Lelang Blok Migas Skema Gross Split Berpotensi Mundur Lagi

"Umpamanya sampai seminggu lagi aturan tidak keluar, kami perpanjang," kata Dirjen Migas, Ego Syahrial.
Anggita Rezki Amelia
Oleh Anggita Rezki Amelia
16 November 2017, 18:45
Sumur Minyak
Chevron

Lelang blok minyak dan gas bumi (migas) yang menggunakan kontrak gross split berpotensi mundur lagi. Ini karena sampai saat ini Peraturan Pemerintah mengenai pajak untuk skema gross split belum terbit. Padahal batas akhir penyerahan berkas lelang tinggal kurang lebih dua pekan lagi.

Direktur Jenderal Minyak dan Gas Bumi Kementerian Energi dan Sumber Daya Mineral (ESDM) Ego Syahrial mengatakan jika memang aturan tersebut tidak terbit dalam waktu dekat, maka lelang bisa mundur. "Umpamanya sampai seminggu lagi aturan tidak keluar, kami perpanjang," kata dia di Jakarta, Kamis (16/11).

Aturan tersebut menurut Ego memang sangat penting bagi investor. Jadi mereka membutuhkan kepastian hitam di atas putih secara resmi mengenai payung hukum penerapan pajak bagi skema kontrak bagi hasil gross split.

Namun Ego belum bisa memastikan berapa lama masa perpanjangan masa lelang tersebut. Alasannya sampai saat ini masih dalam pembahasan.

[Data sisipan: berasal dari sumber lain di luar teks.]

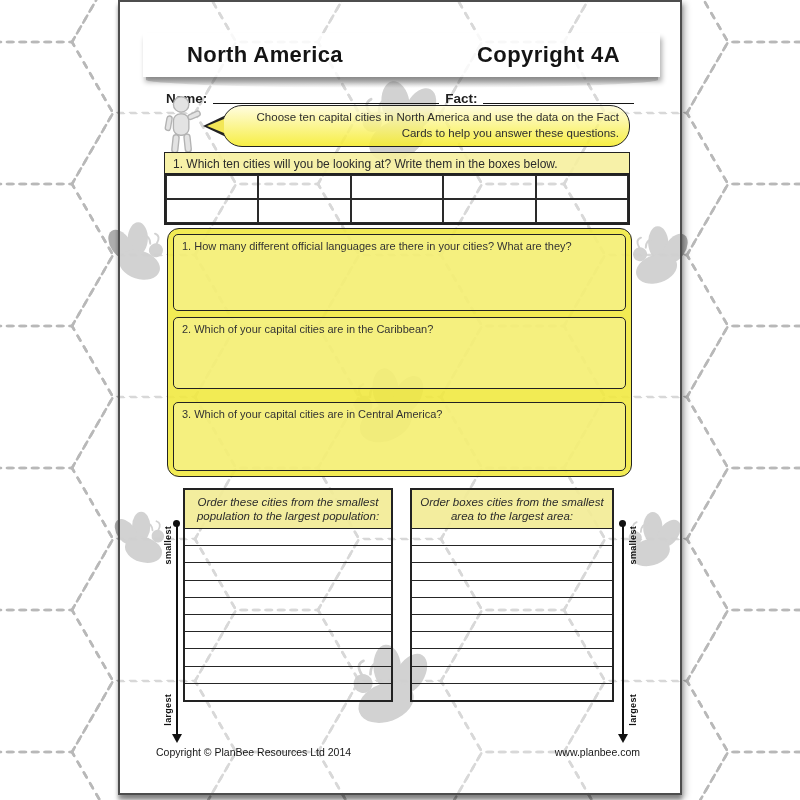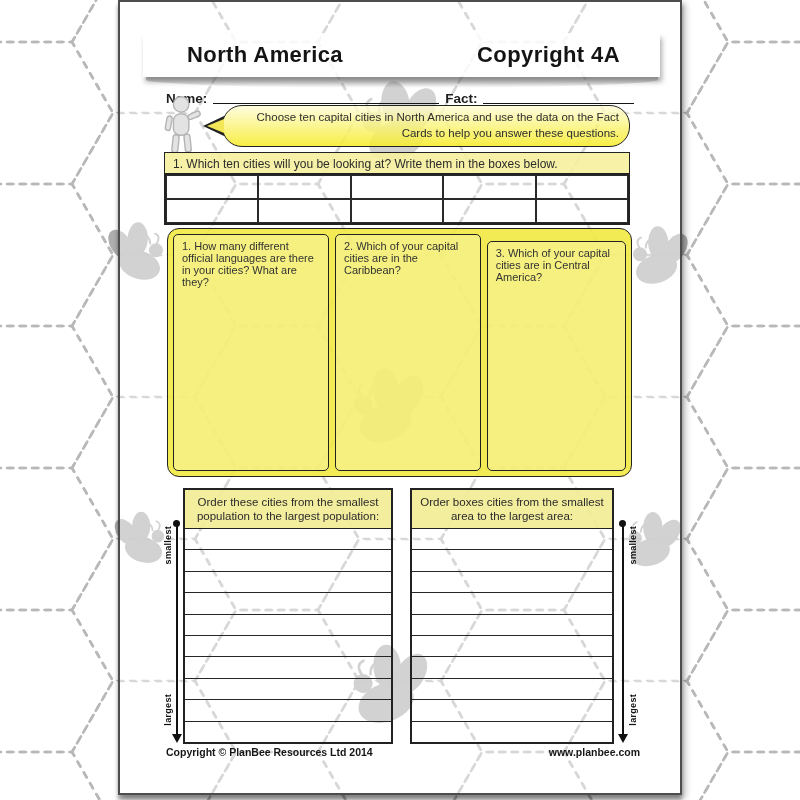--- a/index.html
+++ b/index.html
@@ -35,43 +35,43 @@
   .tail-inner{position:absolute;left:87px;top:117px;width:0;height:0;z-index:4;
         border-top:7px solid transparent;border-bottom:7px solid transparent;border-right:17px solid #f3e757;}
   .q1bar{position:absolute;left:44px;top:150px;width:466px;height:23px;box-sizing:border-box;
         border:1.8px solid #222;background:rgba(246,240,158,.9);
         display:flex;align-items:center;padding:0 8px;font-size:12px;color:#2b2b2b;}
   .city-grid{position:absolute;left:44px;top:171px;width:466px;height:52px;box-sizing:border-box;
         border:2px solid #222;display:grid;grid-template-rows:repeat(2,1fr);grid-template-columns:repeat(5,1fr);}
   .city-cell{border:1px solid #2a2a2a;}
   .qcontainer{position:absolute;left:47px;top:226px;width:465px;height:249px;box-sizing:border-box;
         border:1.6px solid #222;border-radius:12px;background:rgba(240,232,60,.88);
-        display:flex;gap:6px;padding:5px;justify-content:flex-end;}
+        display:flex;flex-direction:column;gap:6px;padding:5px;justify-content:flex-end;}
   .qbox{border:1.6px solid #222;border-radius:5px;background:rgba(255,255,255,.25);
         padding:5px 8px;font-size:11px;color:#333;box-sizing:border-box;}
   .qbox.q-a{flex:1.08;} .qbox.q-b{flex:1;} .qbox.q-c{flex:.95;margin-top:7px;}
   
-  .otable{position:absolute;top:486px;height:256px;box-sizing:border-box;border:2px solid #222;
-        display:flex;flex-direction:column;}
+  .otable{position:absolute;top:486px;height:214px;box-sizing:border-box;border:2px solid #222;
+        display:flex;flex-direction:column;font-style:italic;}
   .otable.left{left:63px;width:210px;} .otable.right{left:290px;width:204px;}
   .ohead{min-height:34px;background:rgba(242,235,150,.92);border-bottom:1.8px solid #222;
         display:flex;align-items:center;justify-content:center;text-align:center;
         font-size:11.5px;line-height:1.25;color:#2b2b2b;padding:2px 6px;}
   .obody{flex:1;display:flex;flex-direction:column;}
   .orow{flex:1;border-bottom:1.5px solid #262626;}
   .orow:last-child{border-bottom:none;}
   
   .sdot{position:absolute;width:7px;height:7px;border-radius:50%;background:#111;}
   .sline{position:absolute;width:2px;background:#111;}
   .shead{position:absolute;width:0;height:0;border-left:5px solid transparent;
         border-right:5px solid transparent;border-top:9px solid #111;}
   .vlabel{position:absolute;writing-mode:vertical-rl;transform:rotate(180deg);
         font-size:9px;font-weight:bold;color:#111;letter-spacing:.3px;}
-  .footer{position:absolute;left:46px;right:40px;top:744px;display:flex;
-        justify-content:space-between;font-size:10.5px;font-weight:bold;color:#161616;}
+  .footer{position:absolute;left:36px;right:40px;top:744px;display:flex;
+        justify-content:space-between;font-size:10.5px;font-weight:normal;color:#161616;}
   .hidden-defs{position:absolute;width:0;height:0;overflow:hidden;}
 </style>
 </head>
 <body>
 
 <svg class="hidden-defs" aria-hidden="true">
   <defs>
     <symbol id="bee" viewBox="0 0 100 100">
       <g fill="#a9a9a9">
         <ellipse cx="44" cy="30" rx="13" ry="21" transform="rotate(-16 44 30)"></ellipse>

Tahun ini pemerintah melelang 15 blok migas. Jumlah itu terdiri dari 10 blok migas konvensional dan lima blok nonkonvensional. Pemenang lelang itu nantinya akan menggunakan skema kontrak bagi hasil gross split.

Adapun, akses dokumen lelang blok konvensional dan nonkonvensional baik melalui mekanisme penawaran langsung dan lelang reguler, maksimal hingga 20 November 2017. Sementara batas akhir pengembalian dokumen 27 November 2017.

(Baca: Pemerintah Perpanjang Masa Lelang Blok Migas Hingga November)

Berdasarkan data yang dihimpun Katadata, ada beberapa kontraktor migas yang berminat mengikuti lelang tersebut. Di antaranya adalah PT Saka Energi Indonesia (SEI), perusahaan asal Uni Emirat Arab Mubadala, dan perusahaan asal Italia Eni.